# The Prototype Trap arrived Today



## huntinglonewolf (Apr 25, 2010)

Here is the prototype trap Jason Dufresne from DCTM sent me to try out on coyotes. It is a #4 Victor offset double long spring dogless trap he made up. Has a really big pan and a really heavy duty shock spring in the end of the chain setup and also has an adjustable dogless pan. This is a one of a kind trap. Heading out to set it sunday and will post picture of the coyote in it. I took a hammer and put it at the end of the pan and set it off and there was 2 3/4" of the hammer handle below the jaws. It's going to be a great coyote and cat trap.


----------



## El Gato Loco (Jan 15, 2010)

Good looking trap. Let us know how it does!

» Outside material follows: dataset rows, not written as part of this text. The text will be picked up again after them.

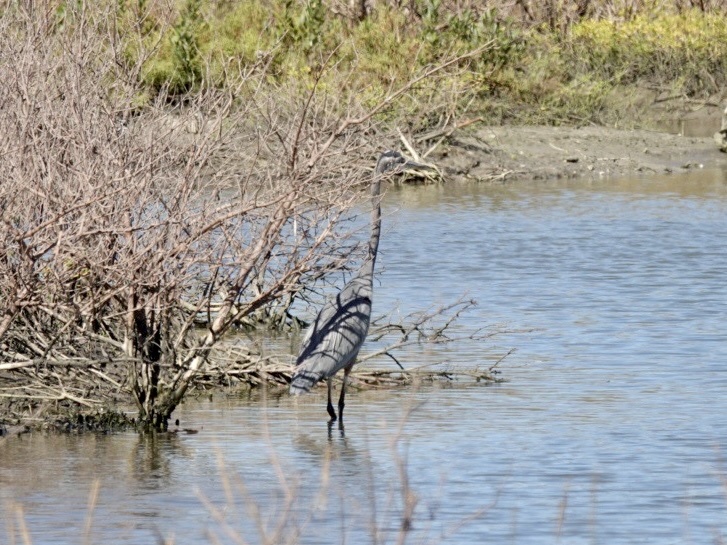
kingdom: Animalia
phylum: Chordata
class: Aves
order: Pelecaniformes
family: Ardeidae
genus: Ardea
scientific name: Ardea herodias
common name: Great blue heron
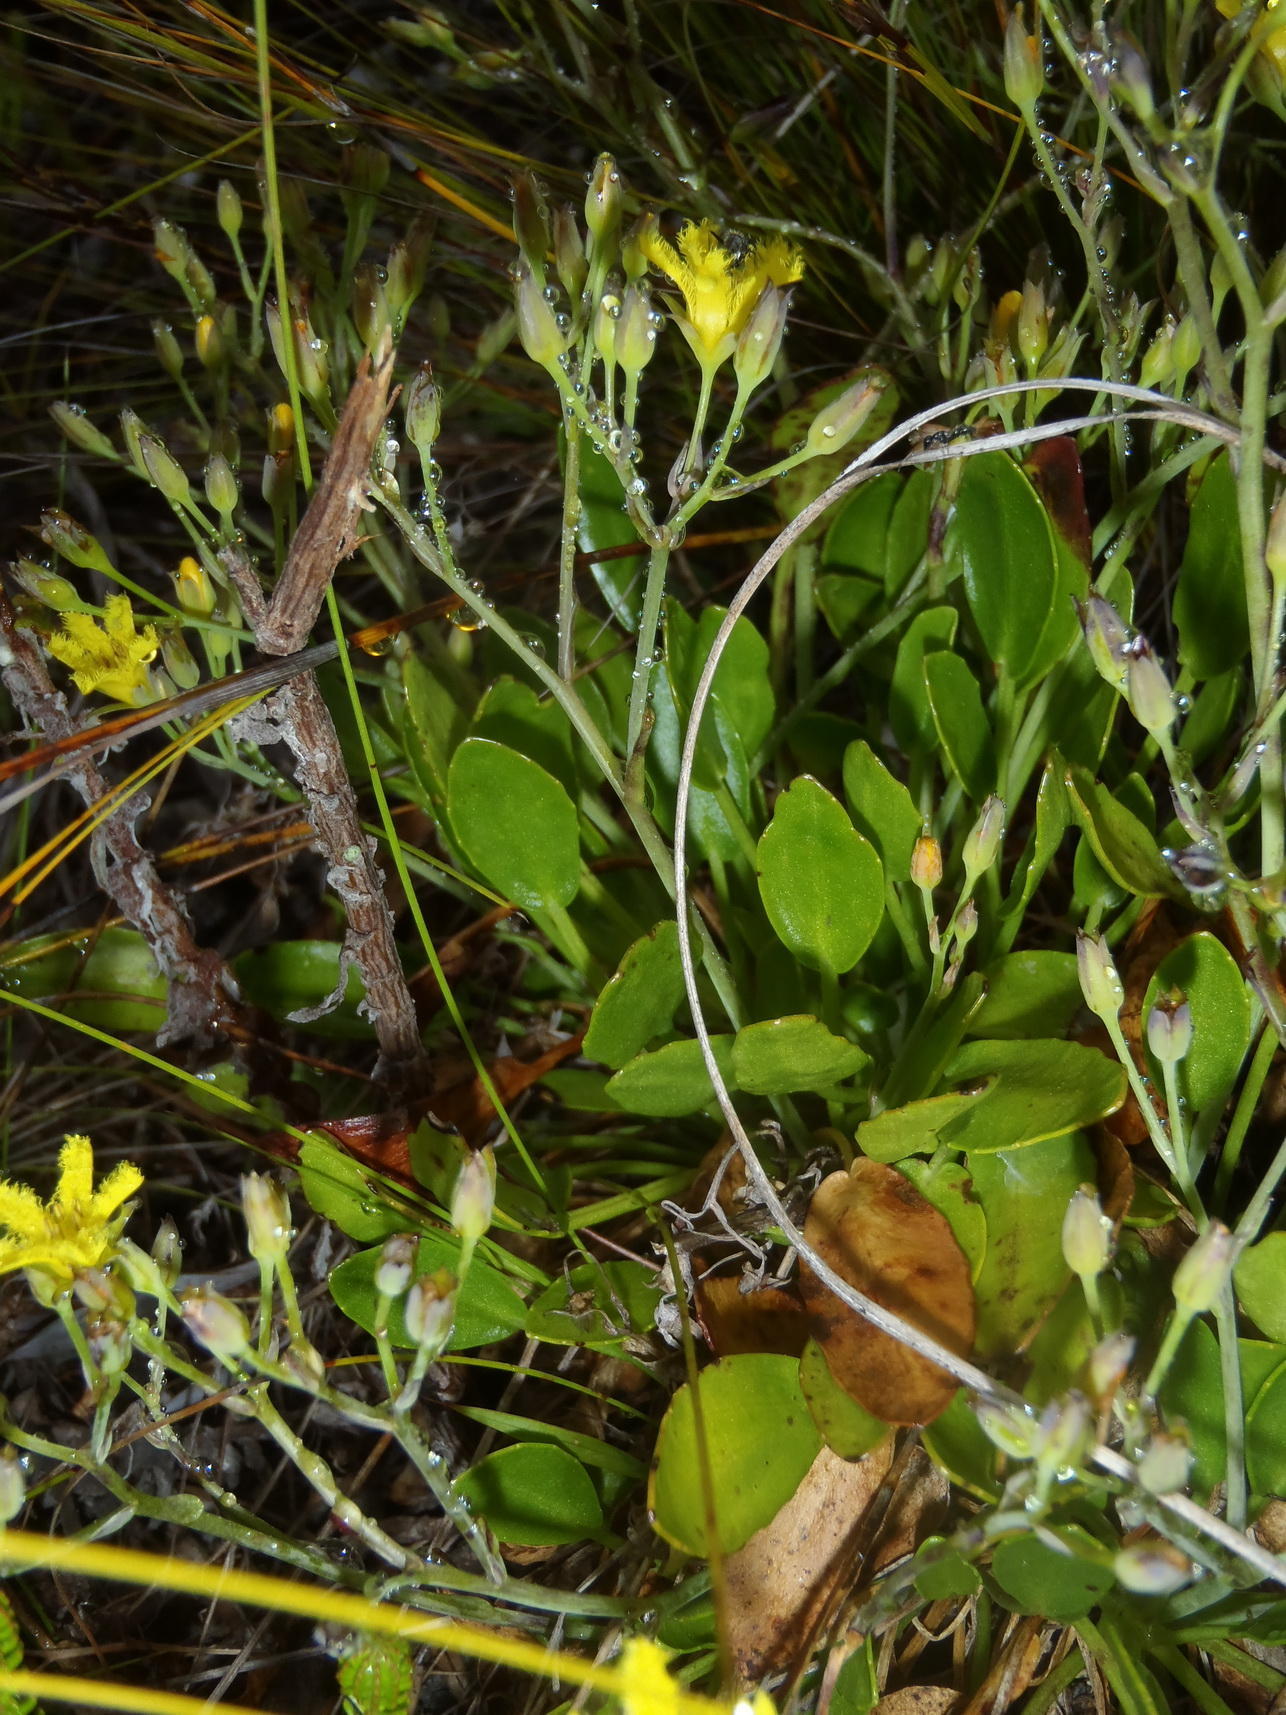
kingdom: Plantae
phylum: Tracheophyta
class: Magnoliopsida
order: Asterales
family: Menyanthaceae
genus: Villarsia
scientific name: Villarsia capensis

I just got a dozen MB-550's in, and some #3 and #4 bridgers too. I've never trapped with leghold traps so I am looking forward to the experience. Met a great guy (Sammy Petty) over on trapperman who was kind enough to take me out on his line a couple of weeks ago and he taught me all he knows. It was a great experience and i'm looking forward to getting these traps out soon!


----------



## catcapper (Feb 11, 2010)

Nice look'in trap but I've got to rain a little on the parade to steer folks new to the trapping sport in the right direction. The pan on the trap is too large. It can be seen in the second photo how an animal could place its foot on the pan and trap jaw at the same time and fire the trap resulting in the target critters foot being thrown clear of the trap,or a toe catch which is no good. Just my 2 cents.


----------



## huntinglonewolf (Apr 25, 2010)

The pan sets 3/8" lower then the jaw so I don't belive they can step on the jaw and pan at the same time with the trap going off.


----------



## tjc1230 (Mar 3, 2010)

I agree with cat , too much pan. You don't need a big pan on a properly set trap. I like the extra swivels though. Personally i'm partial to coil spring traps for land sets.


----------



## GritGuy (Jan 31, 2010)

Nice trap, how ever I agree as well with the pan being large, it's good to have a large pan, but you have to make sure the pan don't interfere with the jaws actions
and even if it's sitting lower it's going to throw a paw if one is over it.


----------